Inventory Management Overview

This page documents how the system works: the core concepts, database layout, and how the FastAPI backend and Tailwind‑styled UI work together when you build products from parts.

FastAPI backend SQLite storage SQLAlchemy models TailwindCSS UI

What this app is for

  • Track individual parts and on‑hand quantities.
  • Define finished products (e.g. complete builds).
  • Attach a Bill of Materials (BOM) to each product.
  • When you record a build, the system automatically subtracts the required parts from inventory.

High‑level stack

Frontend / UI
Server‑rendered templates (Jinja2) styled with TailwindCSS, served by FastAPI.
API / Data layer
FastAPI routes expose JSON endpoints for parts, products, BOM, and builds.
Persistence
SQLite database accessed via SQLAlchemy models. The connection URL can be swapped later for Postgres or another hosted database with minimal changes.

Core Domain Concepts

Part

A single inventory item (e.g. lower receiver, barrel, handguard). Each part has:

  • sku – unique identifier for the part
  • name – human‑readable description
  • quantity_on_hand – how many you currently have
  • cost – optional unit cost for later reporting

Product

A finished configuration you “build” from parts (e.g. a complete rifle, upper, or lower). Products are defined by:

  • sku – unique identifier for the product
  • name – descriptive name
  • A linked BOM that specifies which parts and quantities are required

Bill of Materials (BOM)

The “recipe” that connects products to parts. Each BOM line says:

  • For product product_id
  • Use part part_id
  • With quantity qty_per_product

When you build N units of a product, required parts = qty_per_product × N.

Build

A build represents actually assembling one or more units of a product. A build record stores:

  • product_id – what was built
  • quantity_built – how many units
  • built_at – timestamp when it was recorded

Recording a build triggers inventory checks and deductions for all parts referenced by the product’s BOM.

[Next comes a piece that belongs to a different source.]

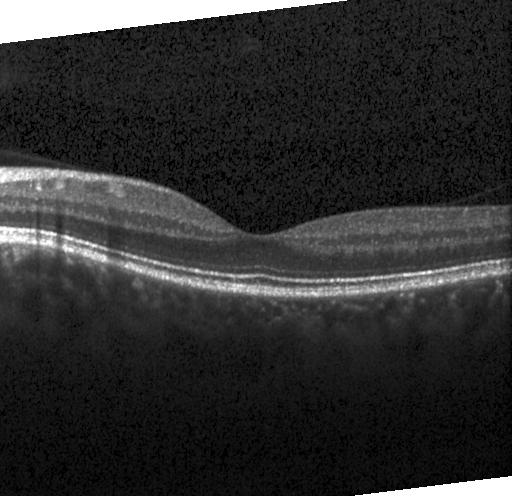
Finding: neither choroidal neovascularization, diabetic macular edema, nor drusen.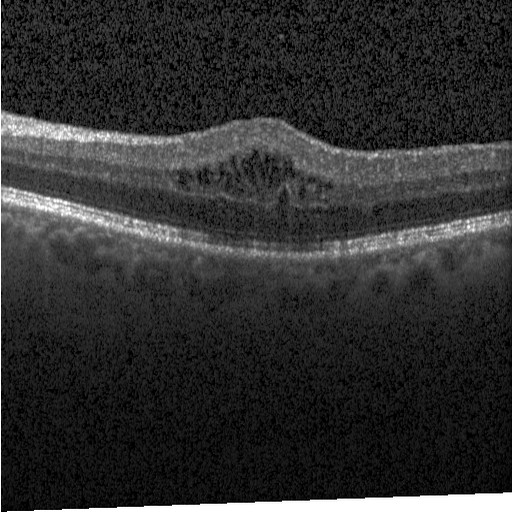
Acquired on a Heidelberg Spectralis, OCT line scan — Finding: DME.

Database Layout (SQLite via SQLAlchemy)

Table: parts

  • id – primary key
  • sku – unique, indexed
  • name
  • quantity_on_hand
  • cost – optional

Table: products

  • id – primary key
  • sku – unique, indexed
  • name

Table: product_bom

  • id – primary key
  • product_idproducts.id
  • part_idparts.id
  • qty_per_product – integer

Table: builds

  • id – primary key
  • product_idproducts.id
  • quantity_built
  • built_at – datetime

All of these tables are declared as SQLAlchemy models (Part, Product, ProductBOM, Build) and created via Base.metadata.create_all(bind=engine). Swapping to a hosted database later mostly means changing the connection URL in the database configuration.

System Flow & Backend Behavior

Typical workflow

  1. Create parts on the /parts page. The UI calls POST /api/parts with the new part data.
  2. Create products on the /products page. This uses POST /api/products.
  3. Attach a BOM to each product by linking parts and quantities via the BOM endpoints (/api/products/{product_id}/bom).
  4. Record builds from the builds page using POST /api/builds (product + quantity).
  5. The backend validates inventory, subtracts the required parts, and stores a build record.

Under the hood (FastAPI)

  • HTML pages (like this one) are rendered via Jinja2 templates returned from FastAPI routes such as GET /, GET /parts, etc.
  • API routes are type‑safe using Pydantic schemas (e.g. PartCreate, PartRead, BuildCreate).
  • Database access is handled through a scoped SQLAlchemy session dependency (get_db()) injected into each route.
  • TailwindCSS is compiled into static/css/main.css (e.g. using pytailwindcss) and linked from base.html, so all templates share the same design system.